Something is turned on and/or your battery isn't fully charged.
The "standard 80 amp hour," 140 minute reserve capacity deep cycle battery that is probably on your trailer tongue really only has about 58 (not 80) useful amp hours at the discharge rates in campers and boats and the remaining are when the voltage is too low to run anything. One of these batteries is lucky to last the night, especially when indifferently charged. A 10 amp battery charger can't possibly fully charge an 80 amp hour battery in 4 hours. At best you can put back 10 x 4 = 40 amp hours and only if the current flow stays at 10 amps. Since the current flow reduces as the battery voltage increases it's best to plan on 24 hours to charge this battery.
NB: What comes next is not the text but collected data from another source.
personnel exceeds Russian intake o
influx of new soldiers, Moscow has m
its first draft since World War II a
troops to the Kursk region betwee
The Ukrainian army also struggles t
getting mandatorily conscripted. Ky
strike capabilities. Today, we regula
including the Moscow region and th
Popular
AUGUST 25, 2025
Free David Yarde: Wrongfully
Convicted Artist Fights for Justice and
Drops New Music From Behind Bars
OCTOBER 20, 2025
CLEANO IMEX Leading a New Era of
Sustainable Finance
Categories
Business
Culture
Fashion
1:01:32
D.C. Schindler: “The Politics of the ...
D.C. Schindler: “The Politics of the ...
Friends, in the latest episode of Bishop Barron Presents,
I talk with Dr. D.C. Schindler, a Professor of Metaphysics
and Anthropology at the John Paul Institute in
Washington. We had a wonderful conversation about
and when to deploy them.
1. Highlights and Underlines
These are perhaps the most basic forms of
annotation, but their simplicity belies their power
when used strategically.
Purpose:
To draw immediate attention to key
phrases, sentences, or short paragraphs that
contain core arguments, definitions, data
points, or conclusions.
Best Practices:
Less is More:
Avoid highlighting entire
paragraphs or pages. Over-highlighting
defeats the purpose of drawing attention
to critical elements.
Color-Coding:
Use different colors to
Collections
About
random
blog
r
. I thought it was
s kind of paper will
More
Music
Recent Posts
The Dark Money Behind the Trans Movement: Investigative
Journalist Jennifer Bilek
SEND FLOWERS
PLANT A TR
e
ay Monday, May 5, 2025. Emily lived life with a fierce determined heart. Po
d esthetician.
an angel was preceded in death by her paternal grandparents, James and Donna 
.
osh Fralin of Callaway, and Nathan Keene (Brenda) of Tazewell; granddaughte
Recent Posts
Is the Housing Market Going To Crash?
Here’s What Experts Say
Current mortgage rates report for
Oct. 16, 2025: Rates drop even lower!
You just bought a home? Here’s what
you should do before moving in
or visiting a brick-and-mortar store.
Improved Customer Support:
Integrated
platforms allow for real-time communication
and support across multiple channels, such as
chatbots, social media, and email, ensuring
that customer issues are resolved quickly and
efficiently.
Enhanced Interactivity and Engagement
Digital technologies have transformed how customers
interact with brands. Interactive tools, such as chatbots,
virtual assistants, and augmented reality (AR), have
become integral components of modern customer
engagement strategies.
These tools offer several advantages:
The best your tow vehicle do is trickle charge the battery, just like is being done to the vehicle battery.
Useful amphours is the Reserve Capacity (in minutes) divided by 2.4. This rule of thumb was developed over many years in cruising sailboats without generators and is remarkably accurate in our campers if conservative.
The most important piece of info on the battery is the RC, not the amp hours.
With the refrigerator anti-condense heater on the 12v overhead is just over 19 amphours a day to power the hardwired LP detector, radio memory, and the little light on the water pump. That's a third of useful battery capacity before you turn on the first light or open a water tap. Without the anti-condense it drops to a more manageable 7 amphours.
Fully charged battery (24 hours) to start the weekend. Electrolyte topped off. All extraneous power turned off. The trailer overhead power drain starts as soon as you disconnect the charge unless you turn the battery off. Put a switch on the negative pole.